Sleep and Chronic Pain

16 November, 2020
Chronic pain is a condition that affects millions of people all over the world and negatively affects many aspects of their quality of life, including sleep.

Chronic pain affects about 25 percent of the population in Spain. In a study of 5,000 participants, 43 percent reported having experienced pain in the last week, especially in the legs, back, or head. Of those, about 54 percent said they suffered from long-term, chronic discomfort that had a significant negative impact on their lives. In today’s article, we’re going to talk about the relationship between sleep and chronic pain.

The most common causes of chronic pain are arthritis, rheumatism, and migraines. More than 60% of patients said that they use analgesics to deal with their pain. These medications can have many different side effects when taken long-term, including conditions that can make the pain even worse.

A woman with chronic pain.

The effects of chronic pain

If you suffer from chronic pain, you know the negative impact it can have on people’s lives. Being in physical pain all the time causes significant psychological distress as well. Some of the areas that chronic pain affects the most are the following:

  • Sleep.
  • Social life.
  • Cognitive abilities.
  • Physical activity.
  • Work performance.
  • Various day-to-day activities (showing, shopping, cooking, driving, writing, etc.)

Chronic pain also leads to a higher risk of psychological disorders such as anxiety and depression.
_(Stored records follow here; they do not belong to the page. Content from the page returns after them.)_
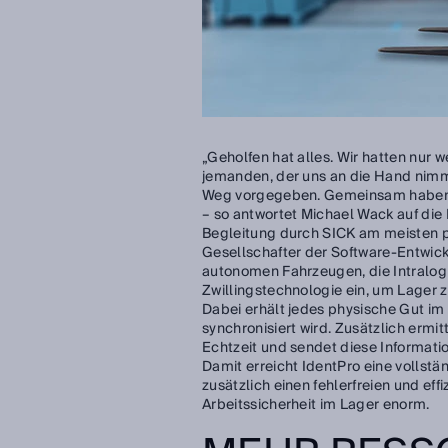
„Geholfen hat alles. Wir hatten nur
jemanden, der uns an die Hand nimmt
Weg vorgegeben. Gemeinsam haben wi
– so antwortet Michael Wack auf die
Begleitung durch SICK am meisten pr
Gesellschafter der Software-Entwic
autonomen Fahrzeugen, die Intralogis
Zwillingstechnologie ein, um Lager z
Dabei erhält jedes physische Gut im 
synchronisiert wird. Zusätzlich ermi
Echtzeit und sendet diese Informat
Damit erreicht IdentPro eine vollst
zusätzlich einen fehlerfreien und ef
Arbeitssicherheit im Lager enorm.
Unfortunately, this type of long-term pain can also lead to chronic stress.

Sleep and chronic pain

A patient’s sleep quality is considered a fundamental variable for determining if a chronic pain treatment strategy is working or not. About 50 to 70 percent of patients with moderate or intense chronic pain have some kind of sleep disorder. This is especially true for older adults. The most common disorders are the following:

  • Trouble falling asleep.
  • Waking up in the middle of the night because of the pain.
  • Non-restful sleep.
  • Daytime sleepiness.

Pain makes it very difficult for these patients to get a good night’s sleep. This, in turn, causes hyperalgesia, which is an increased perception of pain. Being more sensitive to pain makes it harder to sleep, which ends up causing a vicious cycle that’s hard to break.

How pain relievers affect sleep

Pharmaceutical drugs prescribed for chronic pain can help with symptoms, but they also affect sleep quality. Here are some of the most commonly used:

Non-steroidal anti-inflammatory drugs (NSAIDs)

These are some of the most widely-used adult pain relievers. Not only do they reduce inflammation, but they also lower fever, swelling, and redness. Doctors prescribe them for chronic health problems such as arthritis or lupus.

Unfortunately, NSAIDs also reduce sleep efficiency and increase nighttime wakings. These are the three main reasons why that might happen:

  • A decrease in the production of prostaglandins.
  • They interfere with the release of melatonin.
  • Gastric irritation from long-term use.

Opioids

These are only a safe option under the strict supervision of a doctor for a short period of time. Long-term use causes dependency. If you don’t take them correctly, you could overdose or even die. Consequently, doctors prescribe them carefully.

Opioids decrease REM sleep and slow-wave sleep, both of which are essential for the proper physiological development of sleep cycles.

Corticoids

Doctors primarily prescribe corticoids to reduce inflammation in illnesses such as arthritis, asthma, lupus, multiple sclerosis, and some types of cancer.

Long-term use can weaken the bones or cause cataracts, among other things. Consequently, physicians usually prescribe them for short amounts of time.

How do they affect sleep? High doses act just like opioids. They reduce rapid-eye movement and slow-wave sleep.

A woman in bed with a headache.

Conclusions: sleep and chronic pain

Scientific literature points to a direct relationship between chronic pain and sleep disorders. Pain makes restful sleep difficult, and sleep deprivation increases pain perception.

It’s important to keep in mind that multiple factors affect sleep. Age plays an important role, as well as the medications you’re taking. However, it’s important not to rule out other associated pathologies or external circumstances that get in the way of good sleep and increase sensitivity to pain.

If you’re using analgesics for chronic pain, it’s a good idea to substitute accelerated-release drugs for extended-release ones. Studies show that the latter can reduce the incidence of sleep disorders associated with pain relievers.